Exercise objective → In the passage on the poet's sorrow and faith, where was the poet walking when he composed "Stepping Westward"?
── Excerpted passage ──
And frequent sights of what is to be borne;

Such sights, or worse, as are before me here;—

Not without hope we suffer and we mourn.”

That is manly and health-giving sorrow. It was his happiness, more than of most men, to use all that came to him for the end it was meant for. Early ideal influences from Nature, the first home affections, sorrows of mature manhood—none of them were lost. All melted into him, and did their part in educating his heart to a more feeling and tender wisdom. But they could not have done this, they could not have so deepened and purified him, had they not been received into a spirit based in firm faith on God, from whom all these things came, whose purpose for himself and others they subserved. This discipline of sorrow was increased when, a few years after the loss of his brother, he laid in Grasmere church-yard two infant children. Those trials of his home affections sank deep into him,—more and more humanized his spirit, and made him feel more distinctly the power of those Christian faiths which, though never denied by him, were present in his early poems rather as a latent atmosphere of sentiment than as expressed beliefs. It cannot be denied that in his pure, but perhaps too confident youth, the Naturalistic spirit, so to call it, is stronger in his poetry than the Christian. He expected more from the teaching of Nature, combined with the moral intuitions of his soul, than these in themselves, and unaided, can give. He did not enough see that man needs other supports than these for the trials he has to endure. This is not a matter of positive assertion or of positive denial,—rather of comparative emphasis and proportion. We may say that the Christian view of life and Nature does not at first receive the prominence which is its due. But under the pressure of sorrow, and the sense of his own weakness, he more and more turned to the Christian consolations. This change was a very gradual one, and he has left no direct record of it. Only it is perceptible here and there in his later poems, and, what is most to our purpose, it colors the eye with which he looked on Nature. This cannot, perhaps, better be illustrated than by comparing two poems composed in the same region at an interval of thirty years. In 1803, in his buoyant youth, during an evening walk by the shores of Loch Katrine, with his face toward a glowing sunset, he composed the exquisite lines “Stepping Westward,” in which the scene around him and a chance word addressed to him suggested

“The thought

Of traveling through the world that lay

Before me in my endless way.”
───
── Given information ──
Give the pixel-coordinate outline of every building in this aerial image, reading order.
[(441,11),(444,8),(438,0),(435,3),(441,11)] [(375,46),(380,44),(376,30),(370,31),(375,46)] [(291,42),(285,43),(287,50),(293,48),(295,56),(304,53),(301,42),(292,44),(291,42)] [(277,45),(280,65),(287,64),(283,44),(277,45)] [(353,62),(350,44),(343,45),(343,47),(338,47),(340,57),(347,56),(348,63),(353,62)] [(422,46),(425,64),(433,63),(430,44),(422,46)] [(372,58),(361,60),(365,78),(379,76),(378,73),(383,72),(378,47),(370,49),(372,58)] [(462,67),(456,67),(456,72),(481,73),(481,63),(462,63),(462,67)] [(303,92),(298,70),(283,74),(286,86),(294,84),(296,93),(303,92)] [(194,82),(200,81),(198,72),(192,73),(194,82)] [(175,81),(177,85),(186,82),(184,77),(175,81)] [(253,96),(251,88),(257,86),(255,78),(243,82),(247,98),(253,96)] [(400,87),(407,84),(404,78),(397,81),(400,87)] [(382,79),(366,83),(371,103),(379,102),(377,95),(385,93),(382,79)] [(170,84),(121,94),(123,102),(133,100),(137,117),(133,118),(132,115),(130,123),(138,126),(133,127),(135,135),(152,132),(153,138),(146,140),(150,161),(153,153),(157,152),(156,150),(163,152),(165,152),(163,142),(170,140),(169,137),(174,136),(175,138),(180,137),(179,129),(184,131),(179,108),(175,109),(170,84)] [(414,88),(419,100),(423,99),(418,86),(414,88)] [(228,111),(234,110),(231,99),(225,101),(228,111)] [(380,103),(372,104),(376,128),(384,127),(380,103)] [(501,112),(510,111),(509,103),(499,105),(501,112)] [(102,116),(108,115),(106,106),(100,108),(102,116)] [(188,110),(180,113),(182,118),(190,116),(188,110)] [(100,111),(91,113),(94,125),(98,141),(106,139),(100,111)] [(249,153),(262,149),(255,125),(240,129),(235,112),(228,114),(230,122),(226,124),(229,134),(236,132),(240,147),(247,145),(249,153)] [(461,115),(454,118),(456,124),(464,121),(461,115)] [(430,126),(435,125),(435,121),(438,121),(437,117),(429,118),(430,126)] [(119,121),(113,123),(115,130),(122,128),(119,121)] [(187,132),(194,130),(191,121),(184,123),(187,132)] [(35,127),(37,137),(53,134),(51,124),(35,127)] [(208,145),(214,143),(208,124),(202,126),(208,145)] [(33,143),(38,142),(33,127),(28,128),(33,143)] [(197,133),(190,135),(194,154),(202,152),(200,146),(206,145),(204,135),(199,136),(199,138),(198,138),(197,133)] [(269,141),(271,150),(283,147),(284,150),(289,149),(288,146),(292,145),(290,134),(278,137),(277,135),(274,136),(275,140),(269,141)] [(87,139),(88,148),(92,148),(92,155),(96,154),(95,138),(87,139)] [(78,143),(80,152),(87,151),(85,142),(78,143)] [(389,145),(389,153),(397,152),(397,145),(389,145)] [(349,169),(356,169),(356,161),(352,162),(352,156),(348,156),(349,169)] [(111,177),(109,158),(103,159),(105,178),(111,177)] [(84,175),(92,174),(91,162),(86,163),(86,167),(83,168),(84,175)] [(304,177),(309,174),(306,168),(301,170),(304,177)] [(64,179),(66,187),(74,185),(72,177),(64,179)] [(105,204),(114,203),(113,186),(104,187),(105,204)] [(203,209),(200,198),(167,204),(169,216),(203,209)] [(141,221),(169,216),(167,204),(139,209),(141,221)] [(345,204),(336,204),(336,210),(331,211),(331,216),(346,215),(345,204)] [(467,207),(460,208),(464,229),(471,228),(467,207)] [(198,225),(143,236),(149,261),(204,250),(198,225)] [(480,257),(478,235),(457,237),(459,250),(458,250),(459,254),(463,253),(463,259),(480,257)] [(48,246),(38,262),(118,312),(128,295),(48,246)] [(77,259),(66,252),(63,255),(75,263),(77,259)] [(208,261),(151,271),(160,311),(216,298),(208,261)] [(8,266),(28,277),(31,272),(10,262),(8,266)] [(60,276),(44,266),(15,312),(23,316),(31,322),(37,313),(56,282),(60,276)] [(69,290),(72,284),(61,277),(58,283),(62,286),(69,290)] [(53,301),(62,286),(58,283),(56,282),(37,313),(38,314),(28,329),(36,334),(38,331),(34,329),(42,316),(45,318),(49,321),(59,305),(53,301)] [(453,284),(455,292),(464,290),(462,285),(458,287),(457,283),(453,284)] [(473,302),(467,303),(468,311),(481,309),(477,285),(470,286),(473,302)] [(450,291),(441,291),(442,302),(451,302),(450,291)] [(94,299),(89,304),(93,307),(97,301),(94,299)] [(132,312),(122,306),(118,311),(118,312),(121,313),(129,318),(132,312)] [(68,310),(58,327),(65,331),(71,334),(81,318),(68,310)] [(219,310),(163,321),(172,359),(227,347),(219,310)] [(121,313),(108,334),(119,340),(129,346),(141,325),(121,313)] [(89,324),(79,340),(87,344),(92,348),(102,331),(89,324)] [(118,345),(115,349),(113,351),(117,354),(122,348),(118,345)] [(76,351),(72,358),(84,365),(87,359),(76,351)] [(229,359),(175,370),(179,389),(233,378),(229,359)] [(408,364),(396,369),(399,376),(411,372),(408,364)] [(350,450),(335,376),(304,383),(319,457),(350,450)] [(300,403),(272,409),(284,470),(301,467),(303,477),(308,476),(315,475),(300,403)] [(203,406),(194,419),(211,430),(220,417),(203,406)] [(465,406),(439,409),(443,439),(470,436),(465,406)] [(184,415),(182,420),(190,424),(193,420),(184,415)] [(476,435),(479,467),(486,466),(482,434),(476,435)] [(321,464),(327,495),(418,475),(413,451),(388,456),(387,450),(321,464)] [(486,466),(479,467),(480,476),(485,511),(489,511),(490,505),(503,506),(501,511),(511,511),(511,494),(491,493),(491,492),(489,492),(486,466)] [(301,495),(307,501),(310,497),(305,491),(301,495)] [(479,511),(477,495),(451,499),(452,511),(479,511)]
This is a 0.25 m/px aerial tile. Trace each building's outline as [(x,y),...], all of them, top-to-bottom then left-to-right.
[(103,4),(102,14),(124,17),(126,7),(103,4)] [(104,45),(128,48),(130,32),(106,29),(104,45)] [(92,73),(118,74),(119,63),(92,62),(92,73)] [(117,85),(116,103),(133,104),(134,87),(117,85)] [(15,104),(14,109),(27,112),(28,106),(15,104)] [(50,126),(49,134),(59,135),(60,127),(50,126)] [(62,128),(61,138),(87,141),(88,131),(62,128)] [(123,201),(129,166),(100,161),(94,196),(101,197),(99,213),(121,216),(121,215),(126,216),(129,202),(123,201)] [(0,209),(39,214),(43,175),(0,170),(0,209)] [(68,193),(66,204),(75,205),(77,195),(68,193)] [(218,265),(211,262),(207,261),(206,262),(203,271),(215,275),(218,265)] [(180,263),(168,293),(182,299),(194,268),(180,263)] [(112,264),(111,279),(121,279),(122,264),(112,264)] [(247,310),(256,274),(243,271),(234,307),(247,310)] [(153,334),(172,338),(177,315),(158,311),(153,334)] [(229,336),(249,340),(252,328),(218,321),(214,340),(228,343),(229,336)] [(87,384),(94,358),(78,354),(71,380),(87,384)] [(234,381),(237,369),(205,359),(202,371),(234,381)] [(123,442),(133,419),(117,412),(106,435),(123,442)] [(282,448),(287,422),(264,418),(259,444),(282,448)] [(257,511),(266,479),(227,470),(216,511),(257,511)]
───
Task result → He was on an evening walk by the shores of Loch Katrine, facing a glowing sunset.